Many businesses regard cyber-threats as the second most dangerous risk they face, but, according to a recent Kaspersky Lab survey, companies need to invest more money to protect themselves from these threats.
Research shows that cyber-security threats are becoming more diverse and frequent, and pose greater dangers than ever for businesses worldwide. According to half of those surveyed, cybercrime in its various forms is the second biggest threat to business. Their companies most often face malware, spam and unauthorised attempts to penetrate the system. What’s more important, in future, businesses surveyed anticipate concern about these threats growing further in significance over the next two years surpassing even the fear of economic problems.

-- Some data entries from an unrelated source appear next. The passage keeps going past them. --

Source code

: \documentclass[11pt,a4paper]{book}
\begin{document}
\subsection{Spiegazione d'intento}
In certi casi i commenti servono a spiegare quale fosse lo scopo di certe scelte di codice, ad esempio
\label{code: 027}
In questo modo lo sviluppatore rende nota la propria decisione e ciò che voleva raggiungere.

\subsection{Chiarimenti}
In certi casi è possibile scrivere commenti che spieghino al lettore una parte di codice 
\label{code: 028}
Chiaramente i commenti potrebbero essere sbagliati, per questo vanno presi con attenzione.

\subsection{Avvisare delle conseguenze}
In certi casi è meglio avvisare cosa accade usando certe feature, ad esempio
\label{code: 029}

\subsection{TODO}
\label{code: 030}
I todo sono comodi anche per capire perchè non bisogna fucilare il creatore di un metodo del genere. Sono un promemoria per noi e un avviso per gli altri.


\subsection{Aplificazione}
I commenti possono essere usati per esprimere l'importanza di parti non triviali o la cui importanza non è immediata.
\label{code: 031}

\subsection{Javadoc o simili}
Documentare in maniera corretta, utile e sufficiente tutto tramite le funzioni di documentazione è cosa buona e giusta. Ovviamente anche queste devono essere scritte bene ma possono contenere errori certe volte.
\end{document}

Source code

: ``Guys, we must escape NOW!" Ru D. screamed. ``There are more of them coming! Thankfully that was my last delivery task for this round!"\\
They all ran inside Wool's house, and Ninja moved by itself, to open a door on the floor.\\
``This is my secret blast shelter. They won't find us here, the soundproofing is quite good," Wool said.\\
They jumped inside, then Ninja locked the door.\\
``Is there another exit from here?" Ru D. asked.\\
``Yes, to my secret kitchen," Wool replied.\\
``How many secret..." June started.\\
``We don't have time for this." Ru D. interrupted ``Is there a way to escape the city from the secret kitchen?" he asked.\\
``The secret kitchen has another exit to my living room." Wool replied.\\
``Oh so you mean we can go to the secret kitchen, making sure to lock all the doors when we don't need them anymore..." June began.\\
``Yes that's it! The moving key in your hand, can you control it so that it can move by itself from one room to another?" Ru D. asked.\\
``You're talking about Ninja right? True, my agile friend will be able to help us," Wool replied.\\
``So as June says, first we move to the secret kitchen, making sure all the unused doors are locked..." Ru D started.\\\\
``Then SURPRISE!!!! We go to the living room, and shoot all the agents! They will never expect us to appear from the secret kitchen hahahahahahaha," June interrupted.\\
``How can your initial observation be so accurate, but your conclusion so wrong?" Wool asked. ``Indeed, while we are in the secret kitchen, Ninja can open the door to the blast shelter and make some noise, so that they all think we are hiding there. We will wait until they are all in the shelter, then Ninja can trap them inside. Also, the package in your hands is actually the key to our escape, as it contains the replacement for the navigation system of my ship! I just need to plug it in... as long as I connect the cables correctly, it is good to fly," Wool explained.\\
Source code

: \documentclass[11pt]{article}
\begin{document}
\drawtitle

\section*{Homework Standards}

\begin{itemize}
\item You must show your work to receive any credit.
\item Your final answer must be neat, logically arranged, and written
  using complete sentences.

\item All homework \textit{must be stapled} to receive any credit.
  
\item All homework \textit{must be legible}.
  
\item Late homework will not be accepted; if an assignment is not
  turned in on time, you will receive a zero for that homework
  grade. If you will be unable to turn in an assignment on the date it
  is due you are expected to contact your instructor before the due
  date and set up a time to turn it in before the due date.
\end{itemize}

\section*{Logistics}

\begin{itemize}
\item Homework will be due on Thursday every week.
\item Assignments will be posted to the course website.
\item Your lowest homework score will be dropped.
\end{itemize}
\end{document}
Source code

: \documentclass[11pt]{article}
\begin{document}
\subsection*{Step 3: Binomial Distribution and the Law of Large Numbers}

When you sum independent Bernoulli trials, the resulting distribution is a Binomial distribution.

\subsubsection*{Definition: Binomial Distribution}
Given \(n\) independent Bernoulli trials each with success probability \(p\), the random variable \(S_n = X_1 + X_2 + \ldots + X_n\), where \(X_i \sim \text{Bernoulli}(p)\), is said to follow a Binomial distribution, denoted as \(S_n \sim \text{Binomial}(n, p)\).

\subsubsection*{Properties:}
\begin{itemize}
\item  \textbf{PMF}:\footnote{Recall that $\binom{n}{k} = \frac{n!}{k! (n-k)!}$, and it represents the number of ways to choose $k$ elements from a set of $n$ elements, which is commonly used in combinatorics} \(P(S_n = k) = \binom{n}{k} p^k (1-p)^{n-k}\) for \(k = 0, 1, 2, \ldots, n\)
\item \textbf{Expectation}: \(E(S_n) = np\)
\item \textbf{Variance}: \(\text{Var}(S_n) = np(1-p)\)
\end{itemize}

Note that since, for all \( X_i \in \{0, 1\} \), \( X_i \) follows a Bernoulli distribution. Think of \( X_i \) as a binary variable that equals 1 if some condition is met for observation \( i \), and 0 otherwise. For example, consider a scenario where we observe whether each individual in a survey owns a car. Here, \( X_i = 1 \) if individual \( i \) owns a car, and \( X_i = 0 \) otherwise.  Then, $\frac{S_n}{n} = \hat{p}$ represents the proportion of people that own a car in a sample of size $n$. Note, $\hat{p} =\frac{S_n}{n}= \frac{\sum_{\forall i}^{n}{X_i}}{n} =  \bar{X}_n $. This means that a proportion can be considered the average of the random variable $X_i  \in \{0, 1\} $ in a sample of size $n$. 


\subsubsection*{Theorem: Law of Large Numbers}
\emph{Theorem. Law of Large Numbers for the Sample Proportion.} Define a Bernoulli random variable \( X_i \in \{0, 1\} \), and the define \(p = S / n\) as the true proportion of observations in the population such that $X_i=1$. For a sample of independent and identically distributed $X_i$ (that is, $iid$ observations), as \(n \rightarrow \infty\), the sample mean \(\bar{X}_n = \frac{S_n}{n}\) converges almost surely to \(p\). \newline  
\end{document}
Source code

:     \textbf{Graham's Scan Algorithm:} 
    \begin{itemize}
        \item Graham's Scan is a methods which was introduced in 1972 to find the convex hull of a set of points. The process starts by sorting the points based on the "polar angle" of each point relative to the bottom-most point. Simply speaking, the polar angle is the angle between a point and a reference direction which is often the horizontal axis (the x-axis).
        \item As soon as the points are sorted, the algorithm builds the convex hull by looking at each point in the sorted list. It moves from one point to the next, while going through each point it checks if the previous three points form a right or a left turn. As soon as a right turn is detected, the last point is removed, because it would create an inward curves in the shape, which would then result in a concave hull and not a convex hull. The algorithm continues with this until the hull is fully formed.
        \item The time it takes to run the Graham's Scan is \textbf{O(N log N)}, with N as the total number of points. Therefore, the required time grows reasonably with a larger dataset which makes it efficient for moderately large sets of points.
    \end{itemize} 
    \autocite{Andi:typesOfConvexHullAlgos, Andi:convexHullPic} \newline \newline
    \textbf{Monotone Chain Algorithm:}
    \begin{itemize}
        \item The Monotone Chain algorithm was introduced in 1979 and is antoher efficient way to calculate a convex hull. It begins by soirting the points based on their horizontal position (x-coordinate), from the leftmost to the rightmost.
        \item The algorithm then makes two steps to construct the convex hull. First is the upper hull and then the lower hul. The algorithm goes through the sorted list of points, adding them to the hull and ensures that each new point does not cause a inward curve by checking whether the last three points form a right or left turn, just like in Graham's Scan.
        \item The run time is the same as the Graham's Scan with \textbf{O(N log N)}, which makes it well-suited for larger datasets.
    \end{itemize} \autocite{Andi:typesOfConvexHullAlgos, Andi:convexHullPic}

Alexander Erofeev, Chief Marketing Officer of Kaspersky Lab, said: ‚”A typical modern business is based on an infrastructure of thousands of devices, including not just desktops but also employees’ own gadgets, corporate smartphones and laptops. Corporate culture is rapidly changing, with employees becoming increasingly active in social networking and using web resources as a means of exchanging corporate information. This offers enhanced flexibility, however also makes networks more vulnerable to cybercrime. We are concentrating on developing effective and easily managed security solutions that meet the requirements of this new age.‚”
According to the survey results, IT professionals are well aware of the dangers of cybercrime. Yet only 59% of respondents feel that they are more or less prepared for them. According to the survey, the main problem is money-related – 44% of respondents indicated budget constraints and 37% cited a significant degree of misunderstanding of IT security issues among those in charge of the purse strings. As a result, it turns out that that the main problem for IT professionals is their inability to make their management understand just how important corporate protection against cyber-threats really is.
The Global IT Security Risks survey, which was carried out in July 2012, explored the opinions of IT security professionals all over the world about what they considered the major issues in their sphere. As part of the survey, 3,300 senior IT professionals from 22 countries across the globe shared their views. All the respondents are actively involved in their companies’ decision-making processes, including IT security-related topics.